Pour le coach et directeur sportif, la concurrence reste le meilleur des sélectionneurs. Sur le city stade, « le petit gabarit, quand il joue contre le grand qui est plus costaud, doit faire preuve d’imagination, d’inventivité pour pouvoir s’en sortir donc ça développe des joueurs qui ont un discernement au-dessus de la moyenne, un sens de l’adaptation aussi, et un œil du Tigre ».
« L’Île-de-France est à la jonction de différents mondes de la planète football » pour Bakari Sanogo
Mohamed Coulibaly souligne aussi une donnée essentielle : la précarité dans les nombreux quartiers de la région parisienne pousse de nombreux jeunes à voir dans le football une voie d’excellence pour exister socialement, voire professionnellement. « Le côté banlieusard, c’est l’affirmation de soi, faire sa place, gagner le respect. Mais c’est surtout sortir de là en fait ».
Alors que les départements de la région parisienne sont davantage frappés par la précarité (le taux de chômage atteint 19 % en Seine–Saint-Denis, contre 8,9 % au niveau national), le football est l’un des seuls « moyens de monter dans l’échelle sociale », confirme le coach.
Et les joueurs le confirment : « Que ce soit à l’école ou dehors, dans le quartier, tout le monde joue au foot. Et ça permet aux gens de ne pas traîner dans le quartier à ne rien faire ou à faire des bêtises », confiait justement Paul Pogba à Simon Kuper.
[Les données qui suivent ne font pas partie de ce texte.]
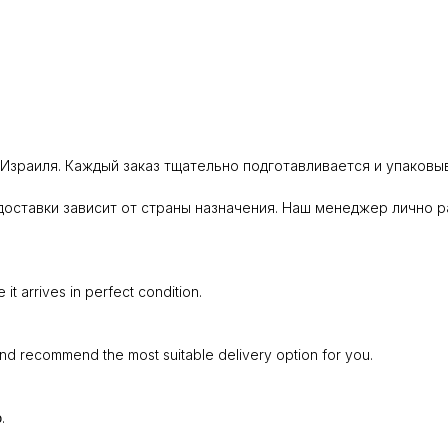
Израиля. Каждый заказ тщательно подготавливается и упаковыв
оставки зависит от страны назначения. Наш менеджер лично р
t arrives in perfect condition.
and recommend the most suitable delivery option for you.
כל הזמנה נארזת ומוכנה בקפידה כדי שתגיע אליכם במצב מושלם.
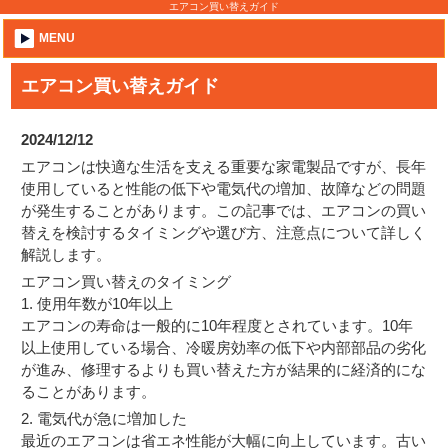
エアコン買い替えガイド
MENU
エアコン買い替えガイド
2024/12/12
エアコンは快適な生活を支える重要な家電製品ですが、長年
使用していると性能の低下や電気代の増加、故障などの問題
が発生することがあります。この記事では、エアコンの買い
替えを検討するタイミングや選び方、注意点について詳しく
解説します。
エアコン買い替えのタイミング
1. 使用年数が10年以上
エアコンの寿命は一般的に10年程度とされています。10年
以上使用している場合、冷暖房効率の低下や内部部品の劣化
が進み、修理するよりも買い替えた方が結果的に経済的にな
ることがあります。
2. 電気代が急に増加した
最近のエアコンは省エネ性能が大幅に向上しています。古い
Le phénomène est de portée mondiale. A elle seule, l’Île-de-France fournit « probablement plus de joueurs que l’Asie, l’Afrique et l’Amérique du Nord réunies », estime le média américain ESPN. Une situation qui s’explique donc par la sociologie particulière de la région, mais aussi par la place particulière de Paris sur la planète football : « L’Île-de-France est à la jonction de différents mondes de la planète football : connectée à la fois à l’Afrique et aux Antilles de par une partie de sa population, elle est aussi pleinement connectée aux autres métropoles européennes » analyse Bakari Sanogo, agent de joueurs « Cette situation fait de la région parisienne la clef de voûte de toute une partie de l’économie du football et de la carrière de nombreux joueurs, français ou étrangers ». Un exemple de ce type de trajectoire : Moussa Sissoko, justement accompagné de longue date par Bakari Sanogo, est né au Blanc-Mesnil, formé en partie au Red Star et joue désormais à Londres à Tottenham.
Le résultat d’une politique publique particulière
L’Île-de-France est également riche d’incroyables talents développés grâce à des structures publiques efficaces. Depuis une trentaine d’années, les communes, les départements, la région et l’État ont déployé une politique sportive ambitieuse en Île-de-France essentiellement tournée vers le football. « Un vrai effort politique a été fait en région parisienne et dans les quartiers sur les infrastructures sportives », reconnaît Mohamed Chacha, éducateur au Havre. Des stades, du matériel et surtout un soutien financier apporté aux nombreux clubs de « petites » divisions.
Enfin pour Yves Gergaud, responsable de recrutement en post-formation à Sochaux, « la mixité fait la force de l’Île-de-France ». Sans oublier la persévérance et la solidarité : « Le foot s’apprend très, très tôt et par la répétition. À force de jouer, jouer et encore jouer, le jeune développe le talent. Et en région parisienne, il y a beaucoup de clubs pour rendre ce talent moins individualiste et plus collectif ».
Quel que soit le secret de la région, cela fonctionne. En 2018, l’équipe de France comptait huit Franciliens, contre seulement deux en 1998. Selon un décompte de l’Équipe, la région parisienne est surreprésentée en huitièmes de finale de la Ligue des champions : 24 joueurs en sont issus, contre 14 provenant de la région allemande de la Ruhr, 13 de São Paulo, 12 de Madrid, 11 du Bade-Wurtemberg (Allemagne) ou encore 9 de Buenos Aires (Argentine).